The U.S. Treasury Department will ask Congress for $200 billion more to aid small businesses, according to a person familiar with the matter, and Senate Majority Leader Mitch McConnell said the Senate could act as soon as this week to provide additional money.

Businesses have rushed to tap the $350 billion Paycheck Protection Program that was part of the massive $2.2 trillion stimulus passed by Congress in response to the economic crisis spawned by the coronavirus pandemic.

Stay-at-home orders across the country have particularly squeezed small businesses, which account for almost half of U.S. private employment.

McConnell said the Senate could approve more funding for the program during Thursday’s pro-forma session by voice vote or unanimous consent, which would allow almost all members to stay home.

“Congress needs to act with speed and total focus to provide more money for this uncontroversial bipartisan program,” McConnell said Tuesday, without giving a figure for the funding.

He said he was working with Treasury Secretary Steven Mnuchin and Senate Minority Leader Chuck Schumer on a proposal, though Schumer spokesman Justin Goodman said McConnell had yet to speak to Schumer.

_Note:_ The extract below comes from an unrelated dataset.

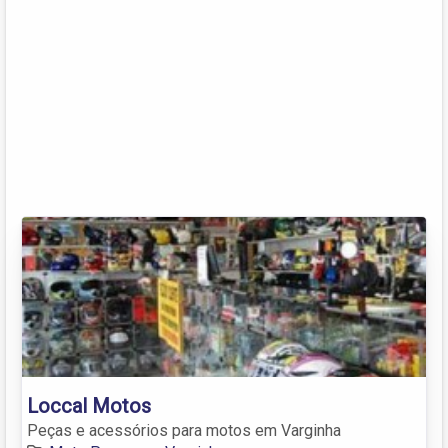
Loccal Motos
Peças e acessórios para motos em Varginha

Moving quickly would require support from all Senate Democrats.

Schumer, just minutes earlier, had unveiled his own massive “Heroes Fund” to give hazard pay of up to $25,000 each for workers including grocery store employees, transit workers and pharmacists who are risking their lives to stay on the job amid the coronavirus outbreak. That is also likely to have a price tag in the hundreds of billions of dollars.

House Republican leader Kevin McCarthy said that he had spoken to Mnuchin and would support a request for additional money for the small business programs, saying that the House should act “swiftly” on the request.

House Speaker Nancy Pelosi hasn’t weighed in, but she previously called for an extension of the PPP program as part of a next round of stimulus that also would include an unemployment insurance extension, more direct payments and relief for states and localities. She has estimated the bill would cost at least $1 trillion.

Republicans have thus far been reluctant to enact a wide-ranging phase four stimulus bill. Now that they and their core business supporters such as the U.S. Chamber of Commerce are demanding an infusion for PPP, Democrats could have leverage to obtain more unemployment insurance and direct payment for workers. Pelosi would have to weigh such an opportunity against the political costs of delaying aid to small businesses.